Problems to solve:
A: Which keys does the WordCount readme say to use when picking a file to analyze? List them all.
B: Write a continuation of the WordCount readme, picking up right after its last sentence.

Text block:

/word-count

Python console application to analyze word frequency within a database

Primary LanguagePython

pre-commit Code style: black Imports: isort GitHub last commit

WordCount

WordCount analyzes word-frequency within a corpus of texts and provides a count of most-used words.

It allows you to select a text file (or all text files) in a sample data directory and generates a list of the most common words in those file(s) along with their usage count.

Instructions

  1. Download the source code
  2. Create a venv, activate it, and install requirements.txt (pip install -r ./requirements.txt)
  3. Run the following in your shell:
python
import nltk
nltk.download('stopwords')
  1. [optional] add files to ./word_count/sample_data. Only .txt files in this directory will be available for analysis.
  2. Run python -m word_count You may use the 'up' and 'down' arrow keys and 'enter' to select the file you wish to analyze, or select the last option to analyze all text files within the `/sample_data/ directory.

Word Processing

Stopwords are excluded from word frequency analysis. The stopwords this program uses are based on the NLTK stopwords corpus. See http://www.nltk.org/nltk_data/.

Punctuation is stripped from the words with the exception of ', so words like don't are included.

Information shown:
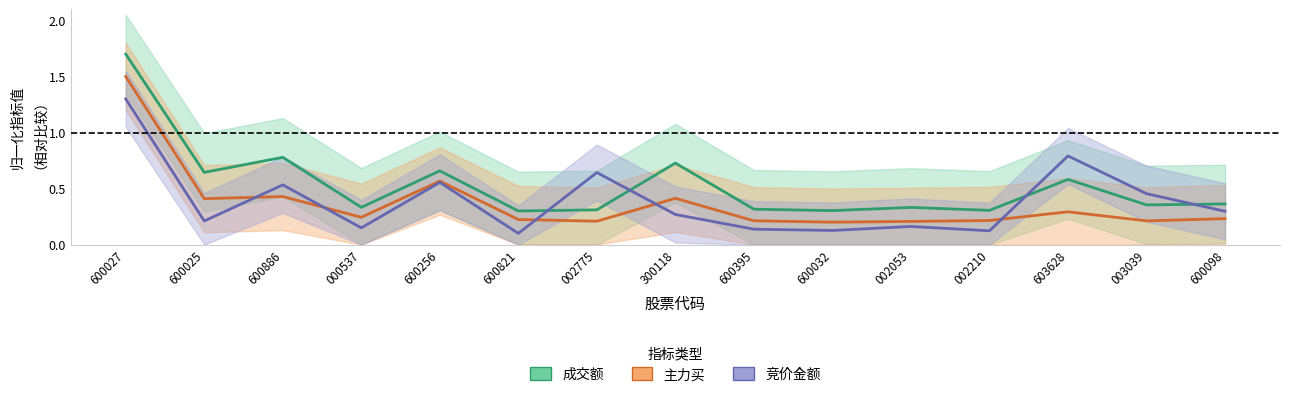

What is the total value across all series at 002053?

0.7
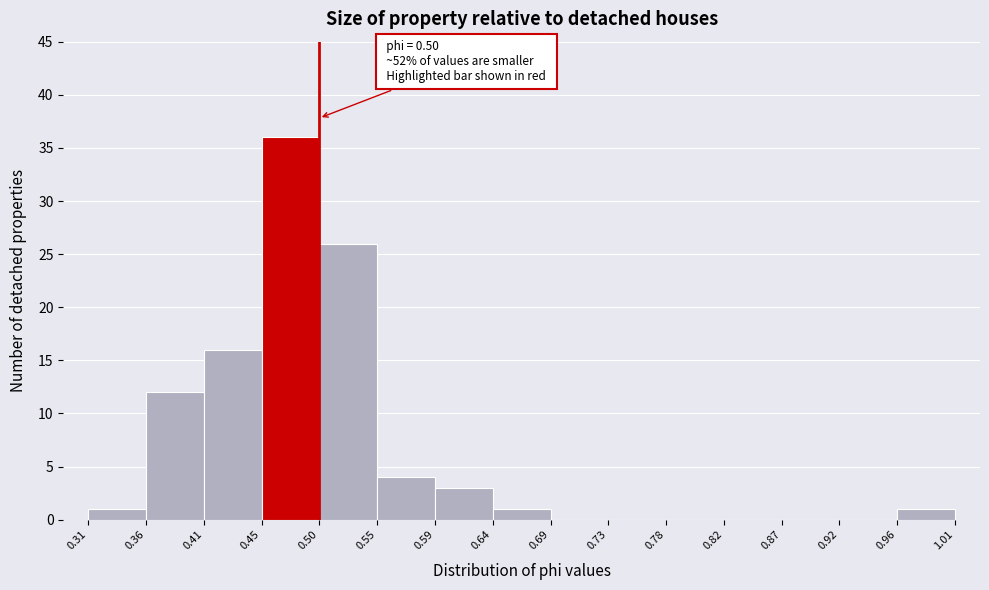

Which range on the x-axis has the tallest bar?

0.45 to 0.50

Expected responses:
A:
- Up arrow
- Down arrow
- Enter

B:
Troubleshooting

The pick tool is not intended to be run from a debugging context, so you may experience issues if you run this code from an IDE in a debugging mode. It should work as expected when run from the command line. It can also be run in debug mode in Visual Studio if you go to Tools > Options > Python > Debugging and uncheck "Tee Program Output to Debug Output Window." If you continue to have issues, you can update word_count.py to call simple_main instead of main.

Assumptions

  1. I did not attempt to strip the Project Gutenberg metadata (header and footer text/copyright information) for each file, so the words in these headers are included in my analysis. This is because there is no guarantee that this metadata will remain the same and because I thought it would be more generalizable to trust the user to perform any file manipulations prior to uploading the data.

  2. I processed each text file in /sample_data/. I excluded files that did not have the extension .txt and did not recurse into subdirectories.This is to attempt to prevent processing unintended files.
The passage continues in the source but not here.